Nigeria to divide loss-making state oil firm

Article by Staff Writer

NIGERIA’S state oil company will be broken up into 30 separate companies in the coming weeks as the country seeks to transform Africa’s largest oil producer into a profit-making venture.

The loss-making Nigerian National Petroleum Company (NNPC), which has been embroiled in allegations of corruption for years, will be divided into operational subsets including upstream, downstream, midstream and refining, and then further into individual businesses.

“For the first time, we are unbundling the subset of the NNPC to 30 independent companies with their own managing directors, said Nigeria’s oil minister Ibe Kachikwu. “At the end of the day, the CEO of an upstream company must deliver an upstream result.”

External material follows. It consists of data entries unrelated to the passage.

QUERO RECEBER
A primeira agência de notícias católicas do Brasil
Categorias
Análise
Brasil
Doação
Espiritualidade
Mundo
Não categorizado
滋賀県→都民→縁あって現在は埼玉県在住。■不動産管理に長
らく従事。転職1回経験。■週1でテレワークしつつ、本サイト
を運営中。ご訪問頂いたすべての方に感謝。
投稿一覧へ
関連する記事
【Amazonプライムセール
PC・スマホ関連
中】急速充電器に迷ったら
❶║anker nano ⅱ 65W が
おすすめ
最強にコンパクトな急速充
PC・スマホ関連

He added that by the end of the year the operations should start making a profit. The company’s monthly losses have been reduced to US$15m from US$800m six months ago.

The scale of the problems within the country’s energy sector were brought to the fore in 2012 when a leaked report detailed the government was losing US$6bn/y as a result of oil theft, and that US$29bn had been lost in the space of a decade due to a natural gas price-fixing scam.

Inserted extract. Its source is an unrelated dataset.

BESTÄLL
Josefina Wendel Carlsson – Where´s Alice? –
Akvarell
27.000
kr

Kachikwu, who worked as a senior executive at ExxonMobil, was installed as oil minister last year after President Muhammadu Buhari came to power vowing to stamp out corruption in Nigeria.

The minister said there are plans to “rapidly review the contracting cycle of projects from two years to six months” for upstream activities and that efforts are already under way to review existing production-sharing agreements with private oil companies working in the country, noting the work is “long overdue”.

Kachikwu added that the government is focussing on developing the country’s natural gas resources to help diversify the economy. He also applauded efforts by politicians to create a Petroleum Industry Bill which he said would “go a long way to promote the efficiency in the governance structure of the industry”.